Economic Crisis in Suriname Threatens Ecological Eden

Alternatives to logging require international support

AN economic and ecological powder keg is about to blow in the tiny country of Suriname on South America's northeastern coast.

Formerly known as Dutch Guiana, Suriname gained independence in 1975, and it has faced international political isolation for years. Its international trade is negligible, its manufacturing and industrial infrastructures are atrophied, and foreign aid is virtually nonexistent. The country is on the verge of bankruptcy.

The ironic setting for this crisis is a country with extraordinary natural riches. About the size of New England, the Republic of Suriname claims the highest remaining percentage of tropical rain forest of any country on earth, at 90 percent. Most of the country's 400,000 people live in the capital city, Paramaribo, and small coastal towns. The forest of the interior remains virtually undisturbed, offering an unusually clean slate for conservation and tremendous opportunities for sustainable development.

The country's unique cultures also depend on the forest for their survival. Suriname is the only place in the New World where tribal communities of African origin, known as Maroons, have kept their traditional West African lifestyles intact. Six distinct Maroon tribes live in the interior forests. Seven native Indian tribes also maintain traditional lifestyles there. The Indians and Maroons possess extensive knowledge of the value of forest plants as foods, fibers, medicines, and other products.

For centuries, these people have lived in the forest without harming it. Now, under the duress of a mounting economic crisis, the Surinamese government has opened the door to wealthy foreign loggers.

The proposed logging concessions, if executed, would wipe out nearly a quarter of the country's forest cover over the next 25 years. The logging companies originally wanted twice that amount.

In November, Suriname asked the United States government for technical assistance in handling the concessions. Experts from Harvard Law School, the US Forest Service, and nongovernmental groups participated in a series of US State Department missions to analyze the draft logging contracts. They concluded that the contracts have so many loopholes that Suriname would make only a small fraction of the anticipated revenue. In the most likely scenario, Suriname would get only $2 million annually for 25 years, compared with upward of $28 million for the loggers.

Shouldn't Suriname have a choice? Where is the international community -- a community supposedly outraged by rain forest destruction and the consequences for local people, global biodiversity, and climate change?

International financial assistance is imperative to allow Suriname to begin development for lasting economic security and to maintain healthy natural resources. The InterAmerican Development Bank (IDB) is one potential source for immediate assistance. IDB President Enrique Iglesias has already become involved.
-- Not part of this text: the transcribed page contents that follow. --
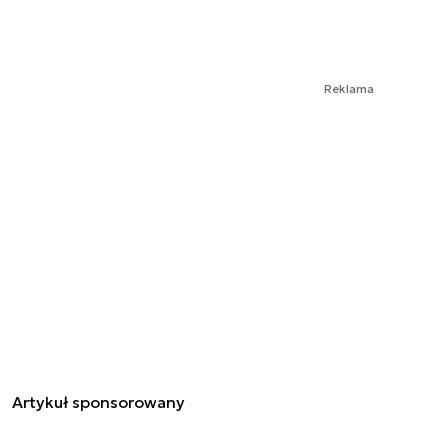
Reklama
Artykuł sponsorowany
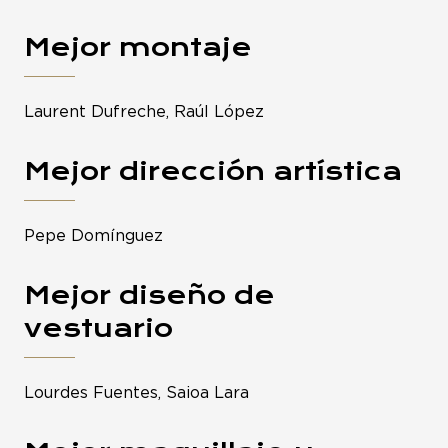
Mejor montaje
Laurent Dufreche, Raúl López
Mejor dirección artística
Pepe Domínguez
Mejor diseño de
vestuario
Lourdes Fuentes, Saioa Lara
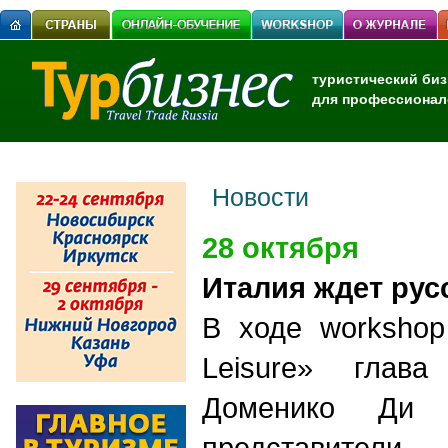
туристический биз
для профессионал
Новости
28 октября
Италия ждет рус
В ходе workshop
Leisure» гла
Доменико Ди 
представите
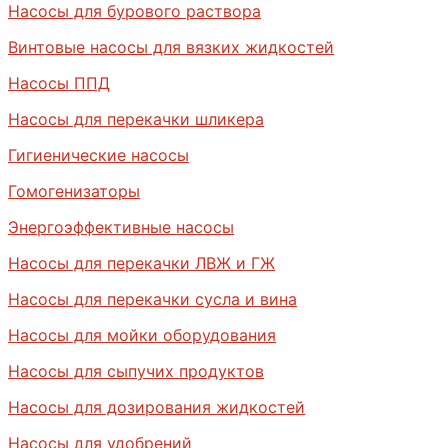
Насосы для бурового раствора
Винтовые насосы для вязких жидкостей
Насосы ППД
Насосы для перекачки шликера
Гигиенические насосы
Гомогенизаторы
Энергоэффективные насосы
Насосы для перекачки ЛВЖ и ГЖ
Насосы для перекачки сусла и вина
Насосы для мойки оборудования
Насосы для сыпучих продуктов
Насосы для дозирования жидкостей
Насосы для удобрений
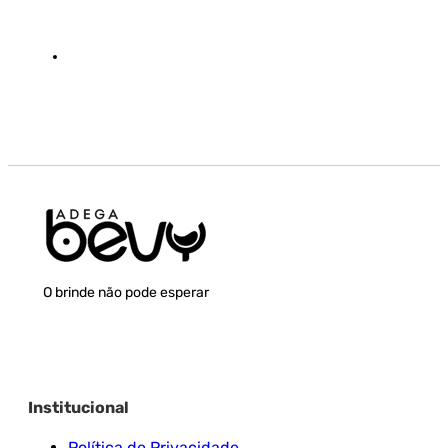
O brinde não pode esperar
Institucional
Política de Privacidade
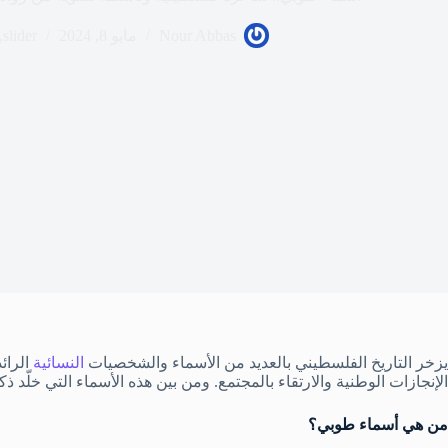
Nour Abbas
مايو 8, 2024
slider
,
يزخر التاريخ الفلسطيني بالعديد من الأسماء والشخصيات
النسائية
الرائ
الإنجازات الوطنية والارتقاء بالمجتمع. ومن بين هذه الأسماء التي خلّد ذ
من هي أسماء طوبي؟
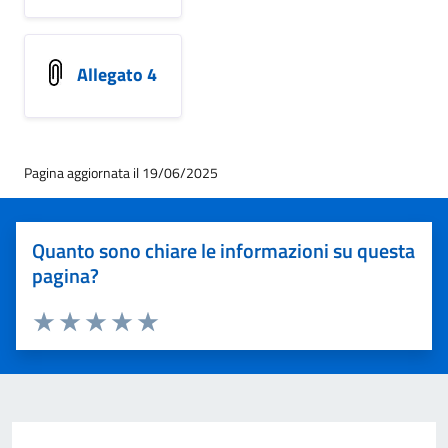
Allegato 4
Pagina aggiornata il 19/06/2025
Quanto sono chiare le informazioni su questa
pagina?
Valuta 1 stelle su 5
Valuta 2 stelle su 5
Valuta 3 stelle su 5
Valuta 4 stelle su 5
Valuta 5 stelle su 5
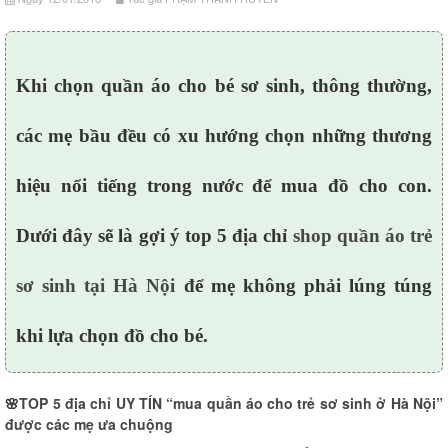
Khi chọn quần áo cho bé sơ sinh, thông thường,
các mẹ bầu đều có xu hướng chọn những thương
hiệu nổi tiếng trong nước để mua đồ cho con.
Dưới đây sẽ là gợi ý top 5 địa chỉ
shop quần áo trẻ
sơ sinh tại Hà Nội
để mẹ không phải lúng túng
khi lựa chọn đồ cho bé.
🌸
TOP 5 địa chỉ UY TÍN “mua quần áo cho trẻ sơ sinh ở Hà Nội”
được các mẹ ưa chuộng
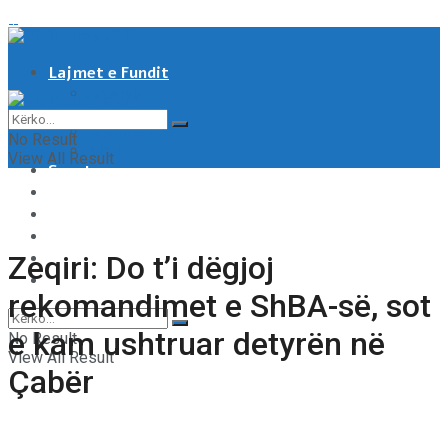
Lajmet e Fundit
Kosove
Shqipëri
Rajoni & Bota
No Result
Moti
View All Result
Sport
Showbiz
Shëndeti
Të tjera
Tech & Auto
Zeqiri: Do t’i dëgjoj
Video
rekomandimet e ShBA-së, sot
e kam ushtruar detyrën në
No Result
View All Result
Çabër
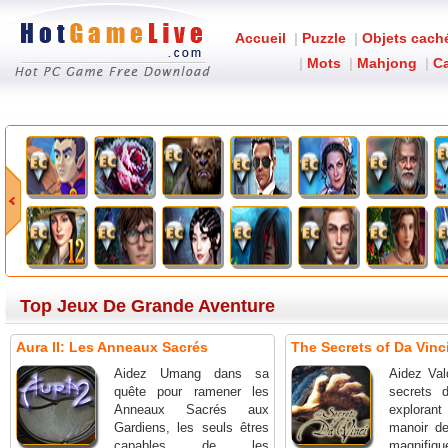
Accueil
|
Puzzle
|
Objets cach
|
Mots
|
Mahjong
|
Ca
Top Jeux De Grande Aventure
Aura II: Les Anneaux Sacrés
The Secrets of Da Vinci
Aidez Umang dans sa
Aidez Val
quête pour ramener les
secrets 
Anneaux Sacrés aux
exploran
Gardiens, les seuls êtres
manoir d
capables de les
magnifiqu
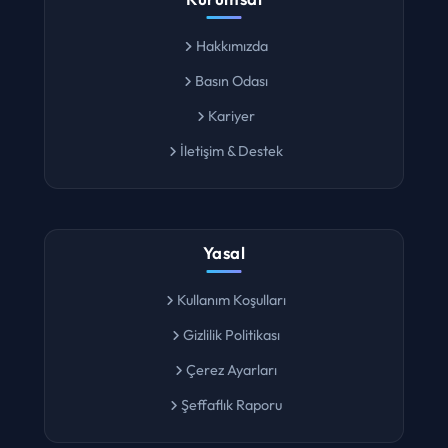
Kurumsal
Hakkımızda
Basın Odası
Kariyer
İletişim & Destek
Yasal
Kullanım Koşulları
Gizlilik Politikası
Çerez Ayarları
Şeffaflık Raporu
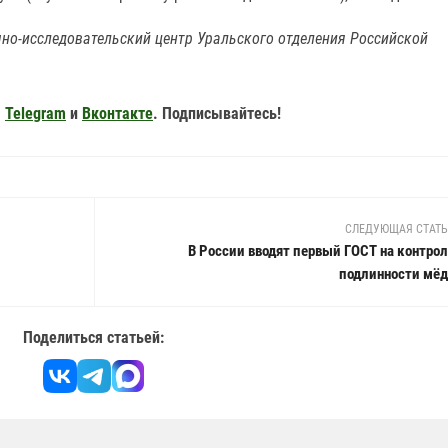
но-исследовательский центр Уральского отделения Российской
,
Telegram
и
Вконтакте
. Подписывайтесь!
СЛЕДУЮЩАЯ СТАТ
В России вводят первый ГОСТ на контро
подлинности мёд
Поделиться статьей:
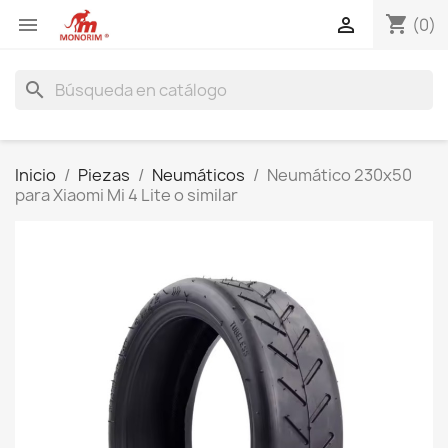
shopping_cart


(0)
search
Inicio
Piezas
Neumáticos
Neumático 230x50
para Xiaomi Mi 4 Lite o similar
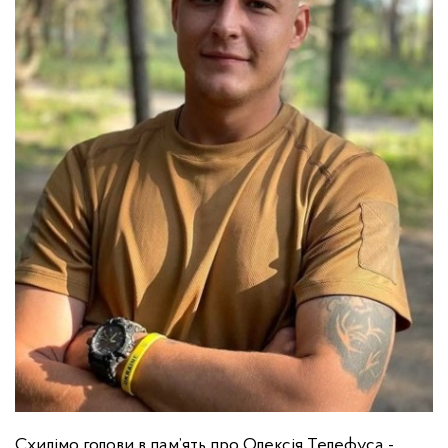
Схилімо голови в пам’ять про Олексія Телефуса -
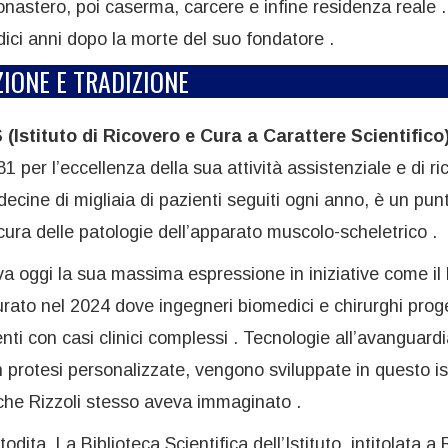
onastero, poi caserma, carcere e infine residenza reale .
dici anni dopo la morte del suo fondatore .
IONE E TRADIZIONE
(Istituto di Ricovero e Cura a Carattere Scientifico
1 per l’eccellenza della sua attività assistenziale e di ri
decine di migliaia di pazienti seguiti ogni anno, è un pun
cura delle patologie dell’apparato muscolo-scheletrico .
ova oggi la sua massima espressione in iniziative come il
urato nel 2024 dove ingegneri biomedici e chirurghi prog
ti con casi clinici complessi . Tecnologie all’avanguardi
n protesi personalizzate, vengono sviluppate in questo is
che Rizzoli stesso aveva immaginato .
ta. La Biblioteca Scientifica dell’Istituto, intitolata a 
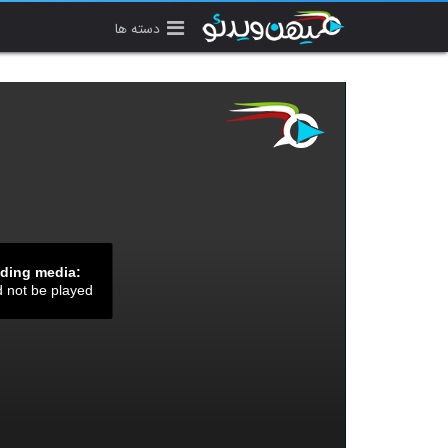
دسته ها
ading media:
d not be played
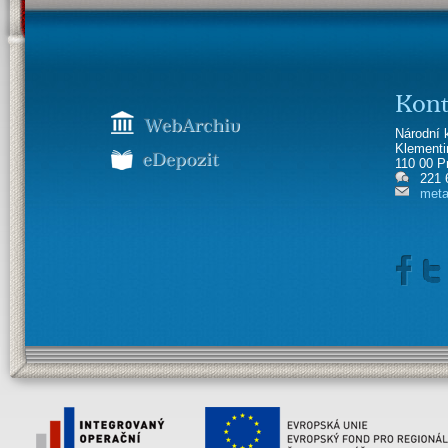
Kont
Národní 
Klement
110 00 P
221 
meta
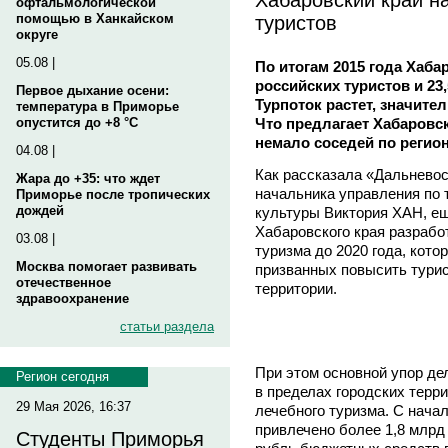
офтальмологической
туристов
помощью в Ханкайском
округе
05.08 |
По итогам 2015 года Хаба
российских туристов и 23
Первое дыхание осени:
Турпоток растет, значите
температура в Приморье
Что предлагает Хабаровск
опустится до +8 °C
немало соседей по регио
04.08 |
Как рассказала «Дальнево
Жара до +35: что ждет
начальника управления по 
Приморье после тропических
дождей
культуры Виктория ХАН, ещ
Хабаровского края разрабо
03.08 |
туризма до 2020 года, кото
Москва помогает развивать
призванных повысить тури
отечественное
территории.
здравоохранение
статьи раздела
При этом основной упор де
Регион сегодня
в пределах городских терри
29 Мая 2026, 16:37
лечебного туризма. С нача
привлечено более 1,8 млрд
Студенты Приморья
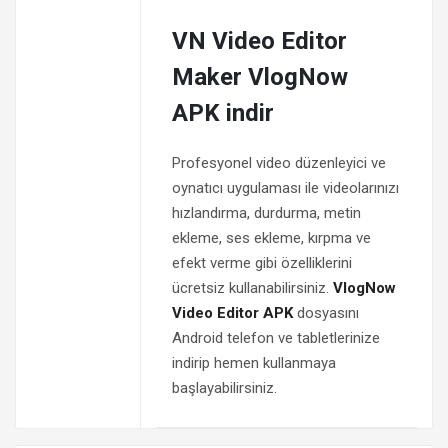
VN Video Editor
Maker VlogNow
APK indir
Profesyonel video düzenleyici ve
oynatıcı uygulaması ile videolarınızı
hızlandırma, durdurma, metin
ekleme, ses ekleme, kırpma ve
efekt verme gibi özelliklerini
ücretsiz kullanabilirsiniz.
VlogNow
Video Editor APK
dosyasını
Android telefon ve tabletlerinize
indirip hemen kullanmaya
başlayabilirsiniz.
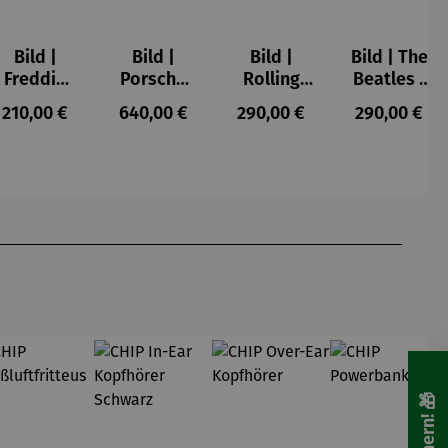
Bild |
Bild |
Bild |
Bild | The
Freddie
Porsche
Rolling
Beatles -
Mercury -
911 (2023)
Stones -
Wortmale
s:
Regulärer Preis:
Regulärer Preis:
Regulärer Preis:
Regulärer P
210,00 €
640,00 €
290,00 €
290,00 €
Wortmale
– Holger
Wortmale
rei SAXA
rei SAXA
Mühlbauer
rei SAXA
Edition
Edition
-
Edition
Gardemin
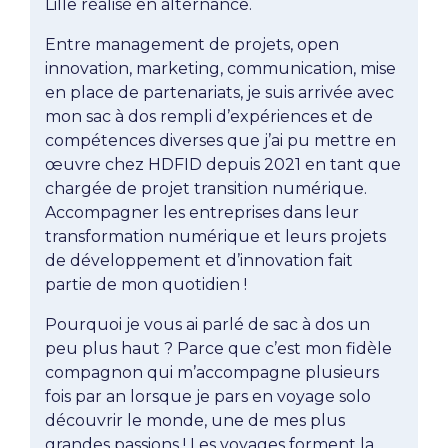
Lille réalisé en alternance.
Entre management de projets, open
innovation, marketing, communication, mise
en place de partenariats, je suis arrivée avec
mon sac à dos rempli d’expériences et de
compétences diverses que j’ai pu mettre en
œuvre chez HDFID depuis 2021 en tant que
chargée de projet transition numérique.
Accompagner les entreprises dans leur
transformation numérique et leurs projets
de développement et d’innovation fait
partie de mon quotidien !
Pourquoi je vous ai parlé de sac à dos un
peu plus haut ? Parce que c’est mon fidèle
compagnon qui m’accompagne plusieurs
fois par an lorsque je pars en voyage solo
découvrir le monde, une de mes plus
grandes passions ! Les voyages forment la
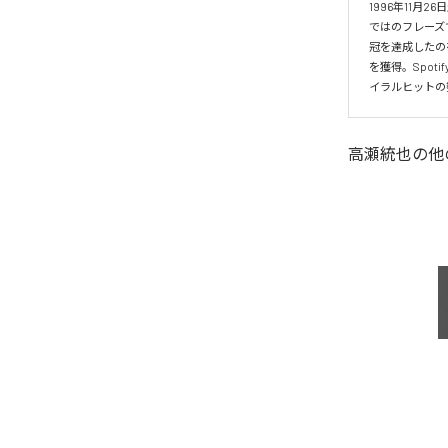
1996年11
ではのフレーズ
冠を達成したの
を獲得。Spo
イラルヒットの
高瀬統也
の他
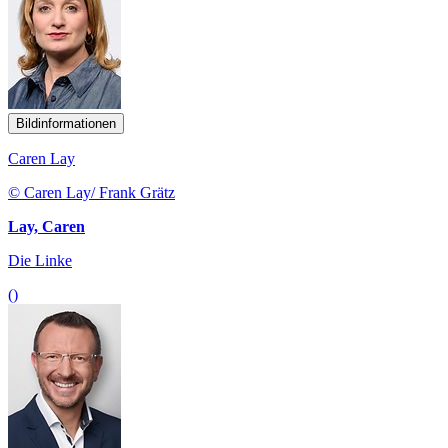
Bildinformationen
Caren Lay
© Caren Lay/ Frank Grätz
Lay, Caren
Die Linke
()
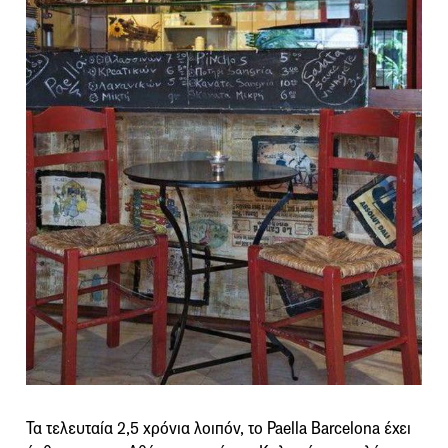
Τα τελευταία 2,5 χρόνια λοιπόν, το Paella Barcelona έχει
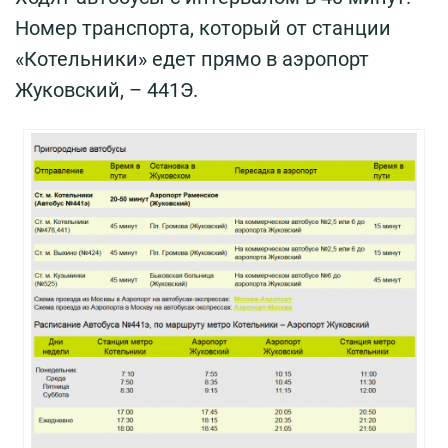
Номер транспорта, который от станции
«Котельники» едет прямо в аэропорт
Жуковский, – 441Э.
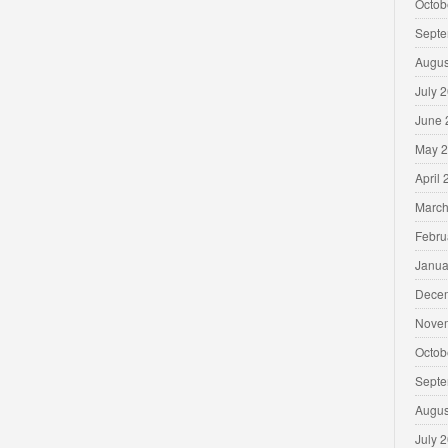
Octob
Septe
Augus
July 
June 
May 
April
March
Febru
Janua
Dece
Nove
Octob
Septe
Augus
July 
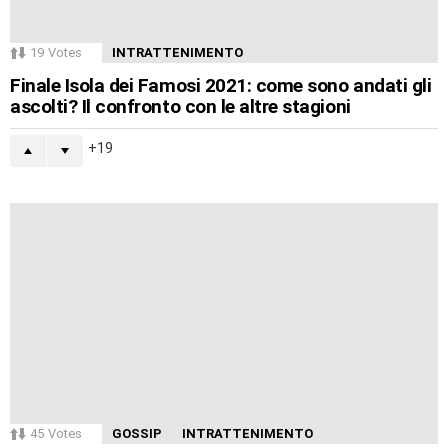
19
Votes
INTRATTENIMENTO
Finale Isola dei Famosi 2021: come sono andati gli
ascolti? Il confronto con le altre stagioni
19
45
Votes
GOSSIP
INTRATTENIMENTO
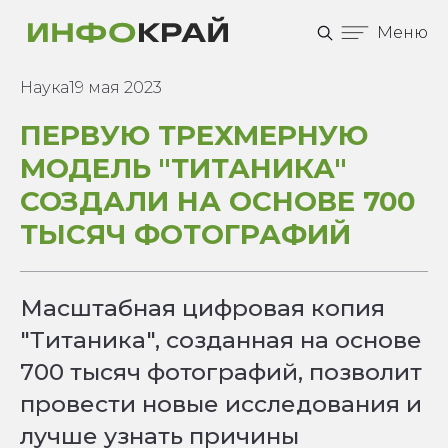
Меню
Наука
19 мая 2023
ПЕРВУЮ ТРЕХМЕРНУЮ
МОДЕЛЬ "ТИТАНИКА"
СОЗДАЛИ НА ОСНОВЕ 700
ТЫСЯЧ ФОТОГРАФИЙ
Масштабная цифровая копия
"Титаника", созданная на основе
700 тысяч фотографий, позволит
провести новые исследования и
лучше узнать причины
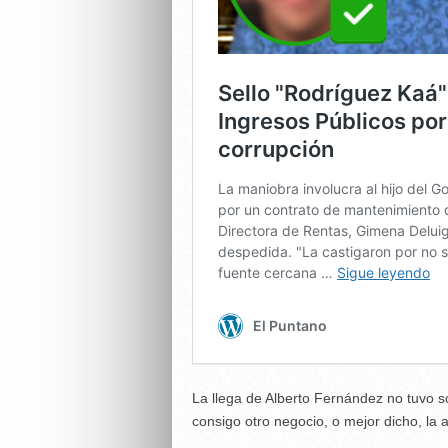
La llega de Alberto Fernández no tuvo sól
consigo otro negocio, o mejor dicho, la 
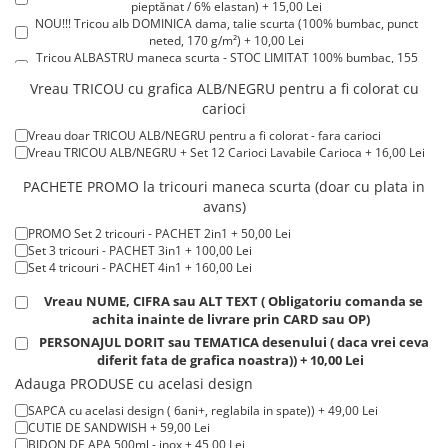
pieptănat / 6% elastan) + 15,00 Lei
Tricouri de cuplu Valentine's Day
NOU!!! Tricou alb DOMINICA dama, talie scurta (100% bumbac, punct
Valentine's Day
neted, 170 g/m²) + 10,00 Lei
Tricou ALBASTRU maneca scurta - STOC LIMITAT 100% bumbac, 155
Cadouri pentru Bunici
g/m². + 15,00 Lei
Vreau TRICOU cu grafica ALB/NEGRU pentru a fi colorat cu
Cadouri pentru Nasi si Fini
Tricou ROSU maneca scurta 100% bumbac, 155 g/m². + 15,00 Lei
carioci
Tricou POLO alb maneca SCURTA 200-220 g/m² - marimi COPII + 15,00
Cadouri Craciun
Lei
Vreau doar TRICOU ALB/NEGRU pentru a fi colorat - fara carioci
Tricou POLO alb maneca LUNGA 200-220 g/m² marimi COPII + 20,00
Cadouri pentru Mama
Vreau TRICOU ALB/NEGRU + Set 12 Carioci Lavabile Carioca + 16,00 Lei
Lei
Cadouri pentru profesori sau absolventi
Tricou ROSU maneca LUNGA ( STOC LIMITAT) 100% bumbac, 165 g/m²
PACHETE PROMO la tricouri maneca scurta (doar cu plata in
- extracost + 20,00 Lei
Cadouri Back to school
avans)
Cadouri de Paște
PROMO Set 2 tricouri - PACHET 2in1 + 50,00 Lei
Cadouri Traditionale Romanesti
Set 3 tricouri - PACHET 3in1 + 100,00 Lei
Set 4 tricouri - PACHET 4in1 + 160,00 Lei
8 Martie
Cadouri pentru CUPLU El & Ea
Vreau NUME, CIFRA sau ALT TEXT ( Obligatoriu comanda se
achita inainte de livrare prin CARD sau OP)
Cadouri Iubitori de animale
PERSONAJUL DORIT sau TEMATICA desenului ( daca vrei ceva
Cadouri GRAVIDE
diferit fata de grafica noastra)) + 10,00 Lei
Cadouri pentru sportivi
Adauga PRODUSE cu acelasi design
Cadouri Pensionare
SAPCA cu acelasi design ( 6ani+, reglabila in spate)) + 49,00 Lei
CUTIE DE SANDWISH + 59,00 Lei
Cadouri Colegi, sefi sau angajati
BIDON DE APA 500ml - inox + 45,00 Lei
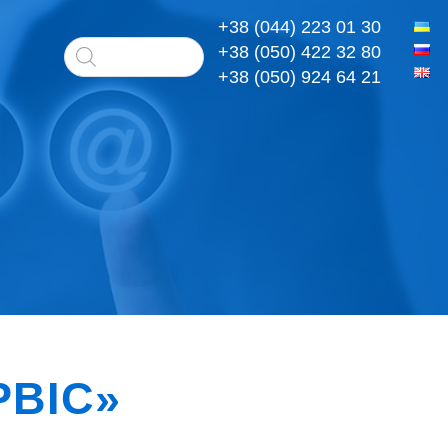
+38 (044) 223 01 30
+38 (050) 422 32 80
+38 (050) 924 64 21
РВІС»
Now, international backing is needed for a proposed IDB fund for Suriname.

With adequate financing, an obvious alternative to tearing down the forests could be to promote them through tourism. Costa Rica earns some $500 million a year from tourism. In fact, tourism was a significant source of income for Suriname just 20 years ago. With some assistance, environmental tourism can compete with logging and be a stable source of revenue.

Another economic opportunity with great promise is bioprospecting -- the search for sources of medicines and other products derived from the forest. The government, local people, and a Suriname pharmaceutical company have been linked by Conservation International to the US pharmaceutical firm Bristol Myers Squibb. Under the agreement, local people benefit from an established Forest People's Fund. In turn, their knowledge of the rain forest helps the search for potential medicines. Royalties from even one new plant-derived drug would dwarf logging money, without taking down trees.

Suriname may be a small country, but what is happening there sends an enormous message. The world cannot sit by and let the forests in Suriname come down in the business-as-usual manner that so many tropical developing nations have already experienced.

It's time to draw the line, to reject neocolonial co-opting of the assets of poor countries by wealthy countries, and to make sustainable development a valid opportunity for Suriname.